Instruction
Copy out every one of the records below word for word, omitting the pictures.

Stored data
=====
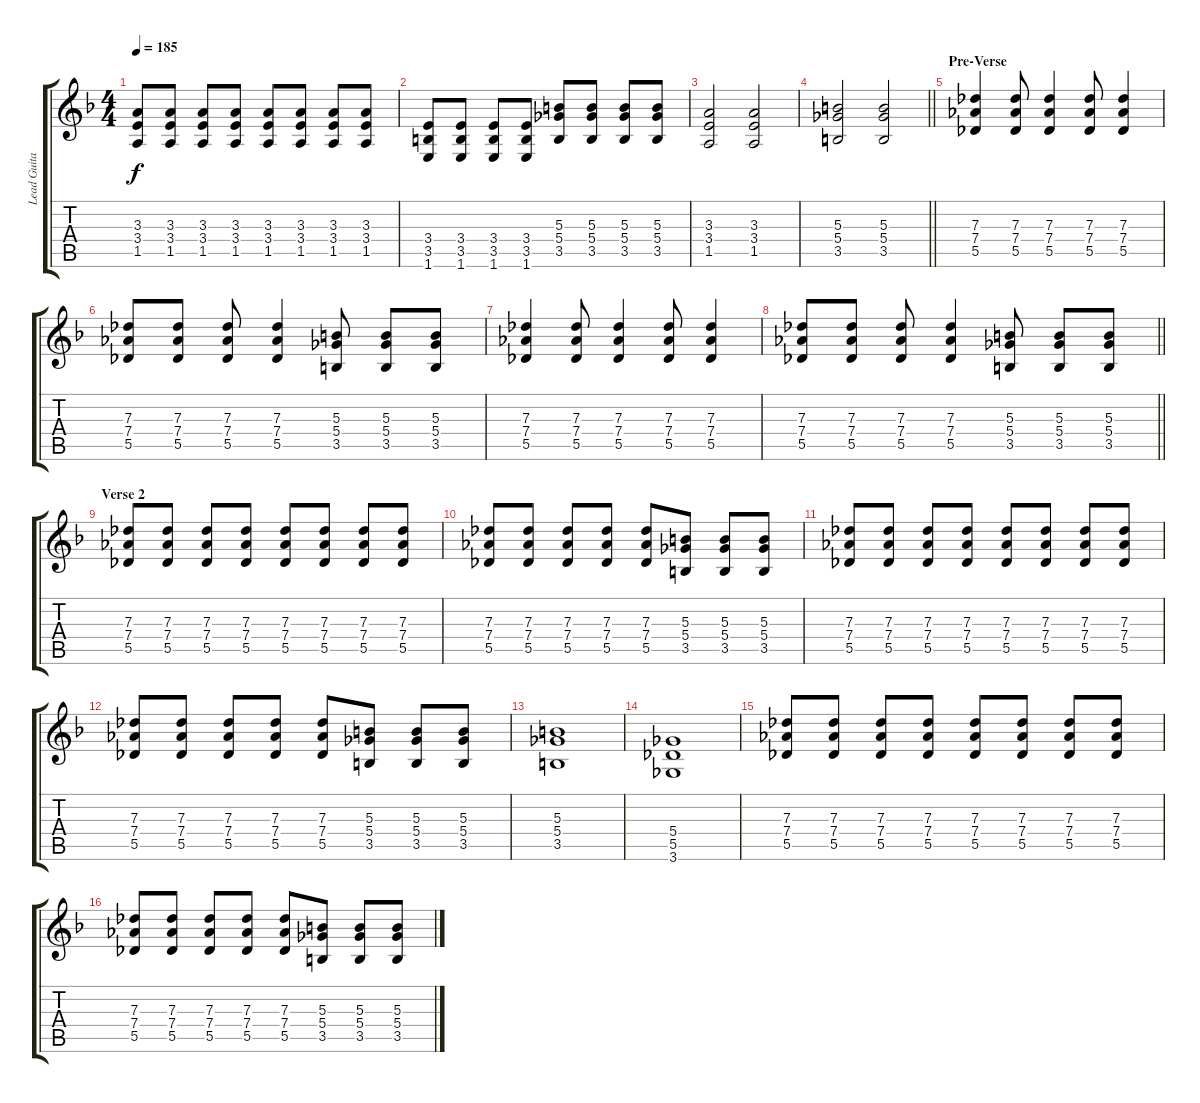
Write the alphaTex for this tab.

\track ("Lead Guitar" "Lead Guita") {instrument distortionguitar}
\staff {score tabs}
\tuning (Eb4 Bb3 Gb3 Db3 Ab2 Eb2) {hide}
\ts (4 4)
\tempo 185
\clef g2
\ks f
(3.3 3.4 1.5).8{dy f} (3.3 3.4 1.5).8 (3.3 3.4 1.5).8 (3.3 3.4 1.5).8 (3.3 3.4 1.5).8 (3.3 3.4 1.5).8 (3.3 3.4 1.5).8 (3.3 3.4 1.5).8 |
(3.4 3.5 1.6).8 (3.4 3.5 1.6).8 (3.4 3.5 1.6).8 (3.4 3.5 1.6).8 (5.3 5.4 3.5).8 (5.3 5.4 3.5).8 (5.3 5.4 3.5).8 (5.3 5.4 3.5).8 |
(3.3 3.4 1.5).2 (3.3 3.4 1.5).2 |
\barLineRight lightlight
(5.3 5.4 3.5).2 (5.3 5.4 3.5).2 |
\section ("" "Pre-Verse ")
(7.3 7.4 5.5).4 (7.3 7.4 5.5).8 (7.3 7.4 5.5).4 (7.3 7.4 5.5).8 (7.3 7.4 5.5).4 |
(7.3 7.4 5.5).8 (7.3 7.4 5.5).8 (7.3 7.4 5.5).8 (7.3 7.4 5.5).4 (5.3 5.4 3.5).8 (5.3 5.4 3.5).8 (5.3 5.4 3.5).8 |
(7.3 7.4 5.5).4 (7.3 7.4 5.5).8 (7.3 7.4 5.5).4 (7.3 7.4 5.5).8 (7.3 7.4 5.5).4 |
\barLineRight lightlight
(7.3 7.4 5.5).8 (7.3 7.4 5.5).8 (7.3 7.4 5.5).8 (7.3 7.4 5.5).4 (5.3 5.4 3.5).8 (5.3 5.4 3.5).8 (5.3 5.4 3.5).8 |
\section ("" "Verse 2")
(7.3 7.4 5.5).8 (7.3 7.4 5.5).8 (7.3 7.4 5.5).8 (7.3 7.4 5.5).8 (7.3 7.4 5.5).8 (7.3 7.4 5.5).8 (7.3 7.4 5.5).8 (7.3 7.4 5.5).8 |
(7.3 7.4 5.5).8 (7.3 7.4 5.5).8 (7.3 7.4 5.5).8 (7.3 7.4 5.5).8 (7.3 7.4 5.5).8 (5.3 5.4 3.5).8 (5.3 5.4 3.5).8 (5.3 5.4 3.5).8 |
(7.3 7.4 5.5).8 (7.3 7.4 5.5).8 (7.3 7.4 5.5).8 (7.3 7.4 5.5).8 (7.3 7.4 5.5).8 (7.3 7.4 5.5).8 (7.3 7.4 5.5).8 (7.3 7.4 5.5).8 |
(7.3 7.4 5.5).8 (7.3 7.4 5.5).8 (7.3 7.4 5.5).8 (7.3 7.4 5.5).8 (7.3 7.4 5.5).8 (5.3 5.4 3.5).8 (5.3 5.4 3.5).8 (5.3 5.4 3.5).8 |
(5.3 5.4 3.5).1 |
(5.4 5.5 3.6).1 |
(7.3 7.4 5.5).8 (7.3 7.4 5.5).8 (7.3 7.4 5.5).8 (7.3 7.4 5.5).8 (7.3 7.4 5.5).8 (7.3 7.4 5.5).8 (7.3 7.4 5.5).8 (7.3 7.4 5.5).8 |
(7.3 7.4 5.5).8 (7.3 7.4 5.5).8 (7.3 7.4 5.5).8 (7.3 7.4 5.5).8 (7.3 7.4 5.5).8 (5.3 5.4 3.5).8 (5.3 5.4 3.5).8 (5.3 5.4 3.5).8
=====
Written solution
Write the alphaTex for this tab.

\track ("Lead Guitar" "Lead Guita") {instrument distortionguitar}
\staff {score tabs}
\tuning (Eb4 Bb3 Gb3 Db3 Ab2 Eb2) {hide}
\ts (4 4)
\tempo 185
\clef g2
\ks f
(3.3 3.4 1.5).8{dy f} (3.3 3.4 1.5).8 (3.3 3.4 1.5).8 (3.3 3.4 1.5).8 (3.3 3.4 1.5).8 (3.3 3.4 1.5).8 (3.3 3.4 1.5).8 (3.3 3.4 1.5).8 |
(3.4 3.5 1.6).8 (3.4 3.5 1.6).8 (3.4 3.5 1.6).8 (3.4 3.5 1.6).8 (5.3 5.4 3.5).8 (5.3 5.4 3.5).8 (5.3 5.4 3.5).8 (5.3 5.4 3.5).8 |
(3.3 3.4 1.5).2 (3.3 3.4 1.5).2 |
\barLineRight lightlight
(5.3 5.4 3.5).2 (5.3 5.4 3.5).2 |
\section ("" "Pre-Verse ")
(7.3 7.4 5.5).4 (7.3 7.4 5.5).8 (7.3 7.4 5.5).4 (7.3 7.4 5.5).8 (7.3 7.4 5.5).4 |
(7.3 7.4 5.5).8 (7.3 7.4 5.5).8 (7.3 7.4 5.5).8 (7.3 7.4 5.5).4 (5.3 5.4 3.5).8 (5.3 5.4 3.5).8 (5.3 5.4 3.5).8 |
(7.3 7.4 5.5).4 (7.3 7.4 5.5).8 (7.3 7.4 5.5).4 (7.3 7.4 5.5).8 (7.3 7.4 5.5).4 |
\barLineRight lightlight
(7.3 7.4 5.5).8 (7.3 7.4 5.5).8 (7.3 7.4 5.5).8 (7.3 7.4 5.5).4 (5.3 5.4 3.5).8 (5.3 5.4 3.5).8 (5.3 5.4 3.5).8 |
\section ("" "Verse 2")
(7.3 7.4 5.5).8 (7.3 7.4 5.5).8 (7.3 7.4 5.5).8 (7.3 7.4 5.5).8 (7.3 7.4 5.5).8 (7.3 7.4 5.5).8 (7.3 7.4 5.5).8 (7.3 7.4 5.5).8 |
(7.3 7.4 5.5).8 (7.3 7.4 5.5).8 (7.3 7.4 5.5).8 (7.3 7.4 5.5).8 (7.3 7.4 5.5).8 (5.3 5.4 3.5).8 (5.3 5.4 3.5).8 (5.3 5.4 3.5).8 |
(7.3 7.4 5.5).8 (7.3 7.4 5.5).8 (7.3 7.4 5.5).8 (7.3 7.4 5.5).8 (7.3 7.4 5.5).8 (7.3 7.4 5.5).8 (7.3 7.4 5.5).8 (7.3 7.4 5.5).8 |
(7.3 7.4 5.5).8 (7.3 7.4 5.5).8 (7.3 7.4 5.5).8 (7.3 7.4 5.5).8 (7.3 7.4 5.5).8 (5.3 5.4 3.5).8 (5.3 5.4 3.5).8 (5.3 5.4 3.5).8 |
(5.3 5.4 3.5).1 |
(5.4 5.5 3.6).1 |
(7.3 7.4 5.5).8 (7.3 7.4 5.5).8 (7.3 7.4 5.5).8 (7.3 7.4 5.5).8 (7.3 7.4 5.5).8 (7.3 7.4 5.5).8 (7.3 7.4 5.5).8 (7.3 7.4 5.5).8 |
(7.3 7.4 5.5).8 (7.3 7.4 5.5).8 (7.3 7.4 5.5).8 (7.3 7.4 5.5).8 (7.3 7.4 5.5).8 (5.3 5.4 3.5).8 (5.3 5.4 3.5).8 (5.3 5.4 3.5).8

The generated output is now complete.